C'est un ouvrage fascinant dont les grandes forces sont justement d'avoir mis le doigt sur la façon dont les non-dits familiaux peuvent pourrir la vie sur plusieurs générations; de savoir démontrer combien, dans l'enfance, des événements disparates peuvent se cristalliser en une émotion qui marquera toute la vie; de démontrer que la parent qui semble toujours imparfait aux yeux de l'enfant a d'abord été un enfant grandissant dans ce que ses parents ont pu -  ou non! - lui offrir. 

Sans surprise, je me suis particulièrement reconnue dans la petite Sadie, pétrie d'un syndrome de perfection, dévorée par son angoisse et ses démons, se sentant profondément seule au monde et qui fera de cette solitude le tremplin d'une recherche intellectuelle insatiable. Je me suis sentie près de cette enfant sans pourtant ressentir aucune sympathie pour l'adulte qu'elle devient. Voilà le miracle de ce livre, de faire dans la nuance, dans les zones de gris où chacun a les défauts de ses qualités: généralement émouvants dans l'enfance, souvent insupportables plus tard !
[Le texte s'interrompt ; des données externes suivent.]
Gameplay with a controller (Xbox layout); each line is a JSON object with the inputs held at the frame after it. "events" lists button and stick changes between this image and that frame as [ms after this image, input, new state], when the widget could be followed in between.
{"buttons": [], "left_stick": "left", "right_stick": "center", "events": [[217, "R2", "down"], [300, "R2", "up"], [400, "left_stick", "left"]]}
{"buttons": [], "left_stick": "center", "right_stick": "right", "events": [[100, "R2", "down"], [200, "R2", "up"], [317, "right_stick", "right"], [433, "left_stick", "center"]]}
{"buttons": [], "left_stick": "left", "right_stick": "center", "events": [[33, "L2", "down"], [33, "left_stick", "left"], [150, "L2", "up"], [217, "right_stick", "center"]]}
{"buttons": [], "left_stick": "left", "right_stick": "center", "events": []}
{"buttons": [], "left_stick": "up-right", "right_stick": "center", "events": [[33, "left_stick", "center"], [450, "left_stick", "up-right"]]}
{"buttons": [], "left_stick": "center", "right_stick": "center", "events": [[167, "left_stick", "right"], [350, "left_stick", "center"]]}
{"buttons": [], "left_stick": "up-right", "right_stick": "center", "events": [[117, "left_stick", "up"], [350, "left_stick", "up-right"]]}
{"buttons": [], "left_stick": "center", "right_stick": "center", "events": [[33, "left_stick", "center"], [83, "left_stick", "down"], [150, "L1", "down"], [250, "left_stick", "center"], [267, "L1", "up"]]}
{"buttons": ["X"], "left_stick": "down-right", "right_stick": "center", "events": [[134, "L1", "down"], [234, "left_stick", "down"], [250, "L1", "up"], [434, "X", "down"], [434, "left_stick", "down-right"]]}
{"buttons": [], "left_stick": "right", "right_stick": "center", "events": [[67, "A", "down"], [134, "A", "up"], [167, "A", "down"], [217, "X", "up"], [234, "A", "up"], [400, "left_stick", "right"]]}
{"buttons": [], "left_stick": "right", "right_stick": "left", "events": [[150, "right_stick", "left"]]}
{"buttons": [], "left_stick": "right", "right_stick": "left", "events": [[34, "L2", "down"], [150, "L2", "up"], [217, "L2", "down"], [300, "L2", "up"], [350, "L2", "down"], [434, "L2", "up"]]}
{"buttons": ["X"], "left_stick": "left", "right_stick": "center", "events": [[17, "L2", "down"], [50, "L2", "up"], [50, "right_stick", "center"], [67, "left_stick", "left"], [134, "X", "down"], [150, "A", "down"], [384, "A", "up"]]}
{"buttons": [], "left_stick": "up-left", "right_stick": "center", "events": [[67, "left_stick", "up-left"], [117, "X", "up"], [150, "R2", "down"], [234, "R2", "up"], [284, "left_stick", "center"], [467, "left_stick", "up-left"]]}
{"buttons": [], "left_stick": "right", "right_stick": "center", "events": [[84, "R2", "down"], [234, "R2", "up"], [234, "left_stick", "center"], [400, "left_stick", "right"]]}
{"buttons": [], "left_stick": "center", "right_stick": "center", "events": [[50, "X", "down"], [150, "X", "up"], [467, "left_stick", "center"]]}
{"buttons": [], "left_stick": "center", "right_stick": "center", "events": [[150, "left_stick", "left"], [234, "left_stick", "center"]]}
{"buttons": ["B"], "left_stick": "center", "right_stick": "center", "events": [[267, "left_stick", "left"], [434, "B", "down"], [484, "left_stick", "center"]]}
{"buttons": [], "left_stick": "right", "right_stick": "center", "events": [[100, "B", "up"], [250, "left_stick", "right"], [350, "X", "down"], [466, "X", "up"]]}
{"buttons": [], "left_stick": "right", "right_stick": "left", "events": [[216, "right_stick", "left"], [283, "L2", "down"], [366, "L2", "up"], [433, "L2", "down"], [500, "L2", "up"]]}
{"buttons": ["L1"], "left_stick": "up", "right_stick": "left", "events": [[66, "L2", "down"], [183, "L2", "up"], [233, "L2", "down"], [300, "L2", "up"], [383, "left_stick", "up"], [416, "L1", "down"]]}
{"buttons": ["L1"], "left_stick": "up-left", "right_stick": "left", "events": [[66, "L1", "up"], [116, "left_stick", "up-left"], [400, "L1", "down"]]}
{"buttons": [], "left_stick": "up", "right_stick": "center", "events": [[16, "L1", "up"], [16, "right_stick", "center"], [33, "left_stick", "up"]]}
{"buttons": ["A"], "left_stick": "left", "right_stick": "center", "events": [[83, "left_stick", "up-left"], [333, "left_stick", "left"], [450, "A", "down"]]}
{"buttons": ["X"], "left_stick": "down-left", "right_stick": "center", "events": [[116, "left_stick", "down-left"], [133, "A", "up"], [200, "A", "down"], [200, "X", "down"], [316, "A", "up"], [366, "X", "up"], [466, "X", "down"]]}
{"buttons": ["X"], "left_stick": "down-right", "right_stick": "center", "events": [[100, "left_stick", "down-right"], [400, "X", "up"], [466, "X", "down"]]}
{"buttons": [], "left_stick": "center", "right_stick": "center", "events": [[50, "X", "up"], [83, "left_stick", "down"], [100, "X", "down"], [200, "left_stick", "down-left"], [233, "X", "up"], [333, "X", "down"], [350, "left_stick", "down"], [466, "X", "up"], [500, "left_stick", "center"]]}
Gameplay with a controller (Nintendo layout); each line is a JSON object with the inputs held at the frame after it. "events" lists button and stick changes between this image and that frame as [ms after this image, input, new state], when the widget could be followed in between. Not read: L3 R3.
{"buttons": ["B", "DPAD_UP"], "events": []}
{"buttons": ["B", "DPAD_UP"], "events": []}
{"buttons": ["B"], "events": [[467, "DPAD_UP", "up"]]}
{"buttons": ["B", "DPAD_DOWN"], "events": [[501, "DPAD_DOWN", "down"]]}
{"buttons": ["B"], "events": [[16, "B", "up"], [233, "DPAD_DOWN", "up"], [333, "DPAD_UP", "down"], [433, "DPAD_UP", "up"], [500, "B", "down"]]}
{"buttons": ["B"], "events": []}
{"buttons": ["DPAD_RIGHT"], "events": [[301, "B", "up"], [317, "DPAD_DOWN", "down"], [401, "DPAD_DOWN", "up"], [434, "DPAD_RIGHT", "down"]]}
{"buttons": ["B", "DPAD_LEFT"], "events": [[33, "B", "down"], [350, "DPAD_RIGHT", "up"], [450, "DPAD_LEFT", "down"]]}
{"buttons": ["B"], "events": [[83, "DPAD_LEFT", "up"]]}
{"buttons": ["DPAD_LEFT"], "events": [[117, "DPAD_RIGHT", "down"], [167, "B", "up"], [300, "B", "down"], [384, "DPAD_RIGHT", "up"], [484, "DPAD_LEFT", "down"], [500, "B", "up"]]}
Du même auteur : Passions d'Annie Leclerc, Les variations Goldberg, La virevolte

Par Catherine

Extrait :

Quand on arrive à Douce nuit qui est toujours le dernier cantique, on chante chaque strophe un peu plus doucement que la précédente, de sorte que les derniers mots l'amour infini sont comme un chuchotement dans l'air, et puis grand-mère dit «Chu-u-u-u-u-t» et tout le monde se tait. J'entends la grande pendule qui fait tic-tac dans la pièce et je sens mon cœur battre dans ma poitrine. Quand mon cœur cessera de battre je serai morte. La pendule n'est pas en vie mais quand même elle se balance calmement de droite à gauche et de gauche à droite, parfois, elle s'arrête, mais ça ne veut pas dire qu'elle est morte, ça veut juste dire que grand-père a oublié de la remonter. Même si la pendule se casse un jour et qu'on ne peut plus la réparer on ne dira pas qu'elle est morte, on n'achètera pas un cercueil pour l'enterrer, on dira seulement qu'elle est fichue et on en achètera une autre.

Si on a le cœur brisé, ce n'est qu'une façon de parler.